- [Problem description]
Scan the data below for the string "dependent". Show every line where it turns up.

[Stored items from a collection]

*-*-*

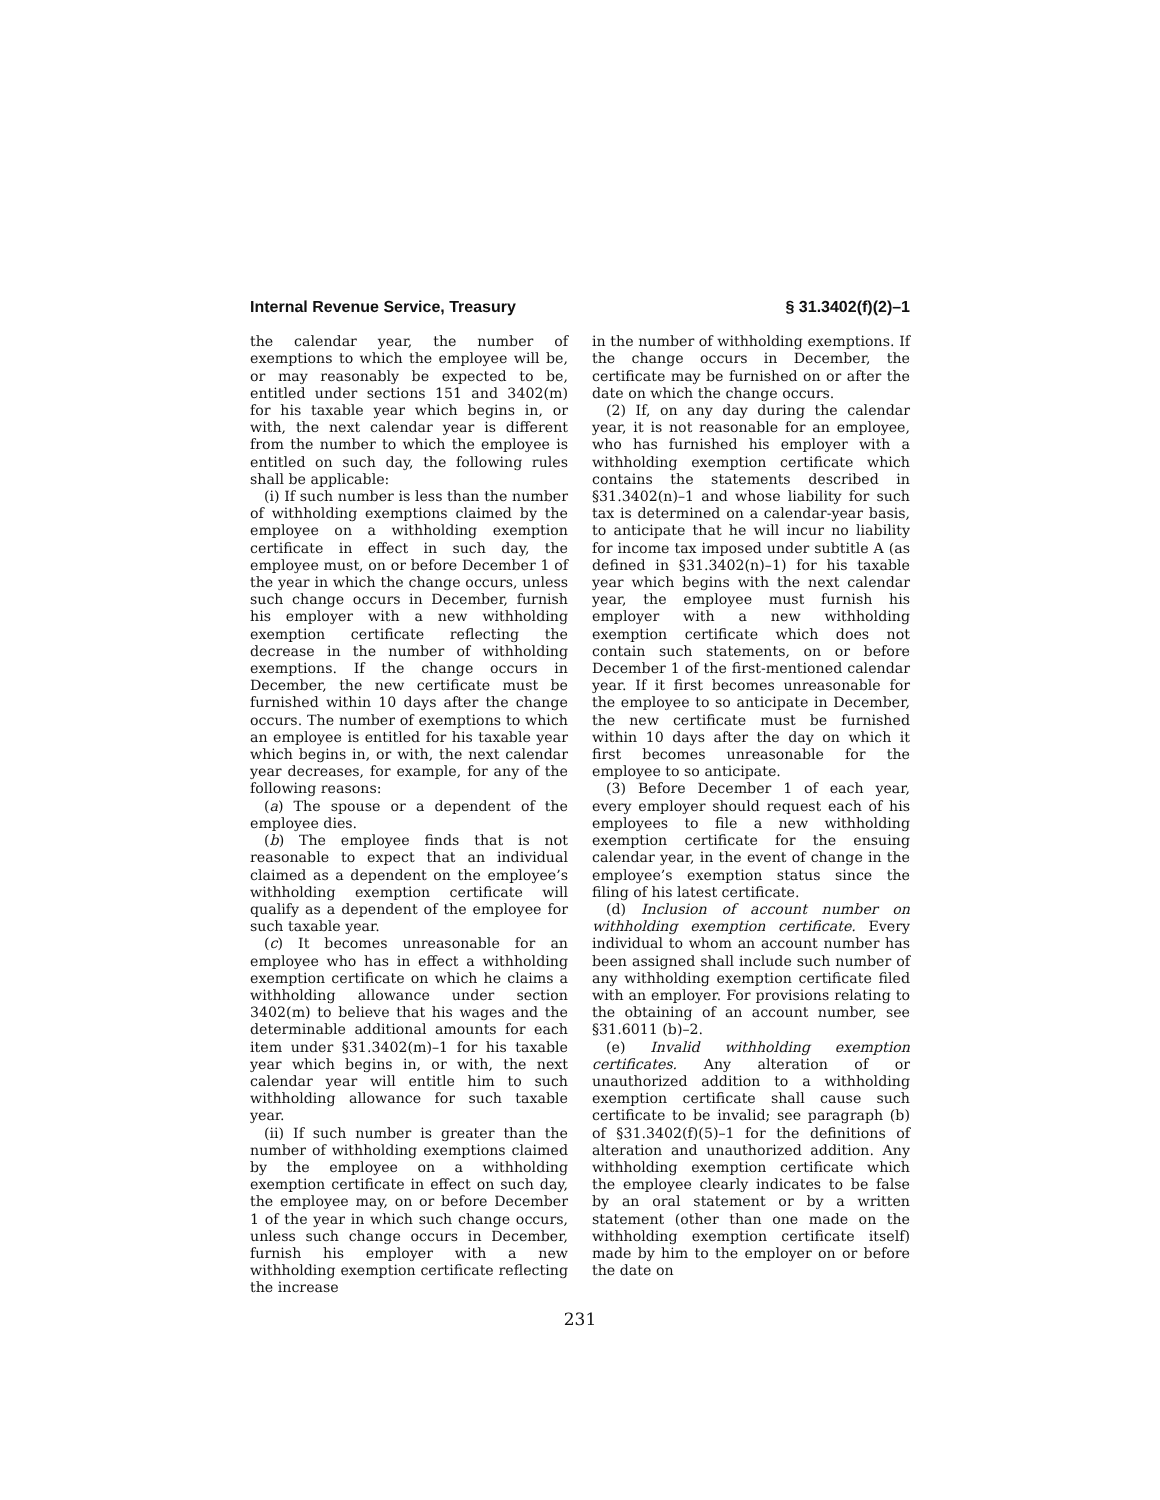Internal Revenue Service, Treasury § 31.3402(f)(2)–1
the calendar year, the number of exemptions to which the employee will be, or may reasonably be expected to be, entitled under sections 151 and 3402(m) for his taxable year which begins in, or with, the next calendar year is different from the number to which the employee is entitled on such day, the following rules shall be applicable:
(i) If such number is less than the number of withholding exemptions claimed by the employee on a withholding exemption certificate in effect in such day, the employee must, on or before December 1 of the year in which the change occurs, unless such change occurs in December, furnish his employer with a new withholding exemption certificate reflecting the decrease in the number of withholding exemptions. If the change occurs in December, the new certificate must be furnished within 10 days after the change occurs. The number of exemptions to which an employee is entitled for his taxable year which begins in, or with, the next calendar year decreases, for example, for any of the following reasons:
(a) The spouse or a dependent of the employee dies.
(b) The employee finds that is not reasonable to expect that an individual claimed as a dependent on the employee’s withholding exemption certificate will qualify as a dependent of the employee for such taxable year.
(c) It becomes unreasonable for an employee who has in effect a withholding exemption certificate on which he claims a withholding allowance under section 3402(m) to believe that his wages and the determinable additional amounts for each item under §31.3402(m)–1 for his taxable year which begins in, or with, the next calendar year will entitle him to such withholding allowance for such taxable year.
(ii) If such number is greater than the number of withholding exemptions claimed by the employee on a withholding exemption certificate in effect on such day, the employee may, on or before December 1 of the year in which such change occurs, unless such change occurs in December, furnish his employer with a new withholding exemption certificate reflecting the increase
in the number of withholding exemptions. If the change occurs in December, the certificate may be furnished on or after the date on which the change occurs.
(2) If, on any day during the calendar year, it is not reasonable for an employee, who has furnished his employer with a withholding exemption certificate which contains the statements described in §31.3402(n)–1 and whose liability for such tax is determined on a calendar-year basis, to anticipate that he will incur no liability for income tax imposed under subtitle A (as defined in §31.3402(n)–1) for his taxable year which begins with the next calendar year, the employee must furnish his employer with a new withholding exemption certificate which does not contain such statements, on or before December 1 of the first-mentioned calendar year. If it first becomes unreasonable for the employee to so anticipate in December, the new certificate must be furnished within 10 days after the day on which it first becomes unreasonable for the employee to so anticipate.
(3) Before December 1 of each year, every employer should request each of his employees to file a new withholding exemption certificate for the ensuing calendar year, in the event of change in the employee’s exemption status since the filing of his latest certificate.
(d) Inclusion of account number on withholding exemption certificate. Every individual to whom an account number has been assigned shall include such number of any withholding exemption certificate filed with an employer. For provisions relating to the obtaining of an account number, see §31.6011 (b)–2.
(e) Invalid withholding exemption certificates. Any alteration of or unauthorized addition to a withholding exemption certificate shall cause such certificate to be invalid; see paragraph (b) of §31.3402(f)(5)–1 for the definitions of alteration and unauthorized addition. Any withholding exemption certificate which the employee clearly indicates to be false by an oral statement or by a written statement (other than one made on the withholding exemption certificate itself) made by him to the employer on or before the date on
231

*-*-*

- [Exercise output]
(a) The spouse or a dependent of the employee dies.
(b) The employee finds that is not reasonable to expect that an individual claimed as a dependent on the employee’s withholding exemption certificate will qualify as a dependent of the employee for such taxable year.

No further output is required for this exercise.